Passado o período de ajustes, cada um fazendo seu ponto, começaram a mostrar seus verdadeiros interesses. Jair governar, a seu modo, a Pátria Amada, atropelando a Constituição Federal. O outro, ex-ministro buscando espaço na mídia para projetos políticos futuros. Até ontem Moro era o herói de Messias. Hoje, Moro é o traíra e aproveitador do cargo que exercia. Tudo isso acontecendo na maior crise econômica do planeta de mãos dadas à pandemia provocada pelo Coronavírus.

A seguir vamos mostrar, por enquanto, o desenrolar da demissão de Moro. São trechos das trocas de acusações entre Jair, Sergio com participação especial da dita deputada Carla Z., bem aproximada de Messias. Ela chama o presidente, de JB. A mercadoria toda postada em seu celular, mostra que Jair é bem mais culpado.

Ao realizado seu pronunciamento, na tarde de ontem, o presidente acusou Moro de negociar a saída de Maurício Valeixo, ex-diretor da Polícia Federal, em troca da sua nomeação para o Supremo Tribunal Federal (STF). “Mais de uma vez o senhor Sérgio Moro falou pra mim, você pode trocar o Valeixo sim, mas em novembro, depois que o senhor me indicar para o Supremo Tribunal Federal”, afirmou o Bolsonaro.

Por sua vez, Sérgio Moro divulgou trecho de conversa com a deputada federal do PSL e aliada de Bolsonaro. Na conversa, Carla Zambelli diz: “Por favor, ministro, aceite o Ramage”, em referência a Alexandre Ramagem, diretor-geral da Agência Brasileira de Inteligência, a Abin, um dos nomes cotados pelo presidente para assumir o controle da Polícia Federal. Ela completa, propondo a ida de Moro para o Supremo. “E vá em setembro para o STF. Eu me comprometo a ajudar.
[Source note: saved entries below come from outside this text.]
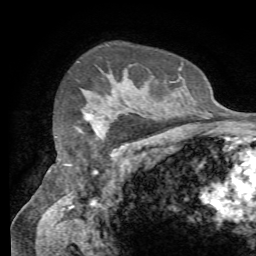
Breast MRI (dynamic contrast-enhanced), one axial slice. Position 54 of 72 along the scan axis. Cropped to one breast. Dynamic contrast-enhanced series, time point 2 of 7 at this slice position (early post-contrast). 1.5 T. TE 4.3 ms, TR 8.7 ms. 256 × 256 image matrix, field of view 180 × 180 mm. Female patient.
Annotated regions visible in this slice (semi-automatically segmented with operator editing):
- enhancing-tissue mask used for the functional tumour volume (all voxels passing the contrast-enhancement thresholds inside the analysis volume; usually the tumour): bounding box <85,115,98,133> (left, top, right, bottom; pixels)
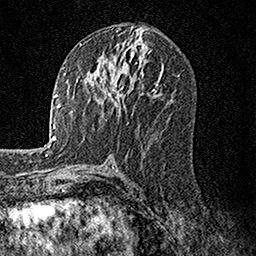
Breast MRI, one axial slice. Slice 73 of 158 in the series (ordered by position). Cropped to one breast. Dynamic contrast-enhanced series, time point 2 of 7 at this slice position (early post-contrast). 1.5 T. TE 3.5 ms, TR 7.2 ms. 256 × 256 image matrix. Female patient.
Outlined on this slice (semi-automatic segmentation, software-assisted and operator-edited):
- enhancing-tissue mask used for the functional tumour volume (all voxels passing the contrast-enhancement thresholds inside the analysis volume; usually the tumour): box from (x=85, y=52) to (x=133, y=113) px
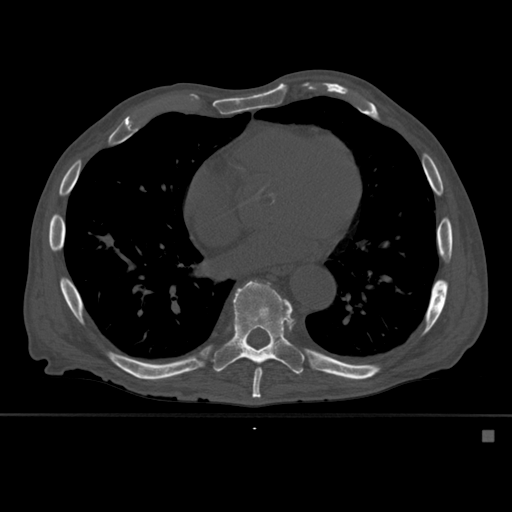
CT including the spine, one axial slice; position 337 of 527 along the scan axis; bone window (W 1800 / L 400 HU); 1.5 mm slice thickness; 512 × 512 image matrix, field of view 373 × 373 mm. Male patient, age 78 years. Case-level facts recorded for this patient, not image findings: primary cancer: prostate.
Annotated regions visible in this slice (semi-automatically segmented with operator editing):
- T8 vertebra: bounding box <252,368,262,398> (left, top, right, bottom; pixels)
- T9 vertebra: <213,280,305,386>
A fazer JB (Jair Bolsonaro) prometer”. 

Eis que Moro diz: “Não estou à venda”. Zambelli insiste: “Ministro, por favor…… milhões de brasileiros vão se desfazer”. Respondendo ao dito por Moro, ela diz: “Eu sei. Por Deus eu sei. Se existe alguém no Brasil que não está a verba é o sr” (Sic). “A verba” parece ser erro de digitação para “à venda”. 

Sergio Moro conclui a conversa dizendo: “Vamos aguardar, já há pessoas conversando lá”, em referência a tentativa de aliados de convencer o presidente a mudar de ideia.  
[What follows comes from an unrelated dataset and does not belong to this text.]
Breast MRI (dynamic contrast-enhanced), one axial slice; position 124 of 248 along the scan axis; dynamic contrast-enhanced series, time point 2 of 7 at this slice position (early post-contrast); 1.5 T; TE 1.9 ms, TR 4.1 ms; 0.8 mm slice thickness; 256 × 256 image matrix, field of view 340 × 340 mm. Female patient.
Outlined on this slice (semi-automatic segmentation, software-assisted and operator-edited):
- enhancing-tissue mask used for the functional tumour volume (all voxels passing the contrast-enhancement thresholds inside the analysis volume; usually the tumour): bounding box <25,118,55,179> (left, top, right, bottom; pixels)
Logo em seguida, Moro negou a acusação por meio de uma rede social, no início da noite de ontem (24/04). “A permanência do Diretor Geral da PF, Maurício Valeixo, nunca foi utilizada como moeda de troca para minha nomeação para o STF. Aliás, se fosse esse o meu objetivo, teria concordado ontem com a substituição do Diretor Geral da PF”, disse o ex-juiz na publicação.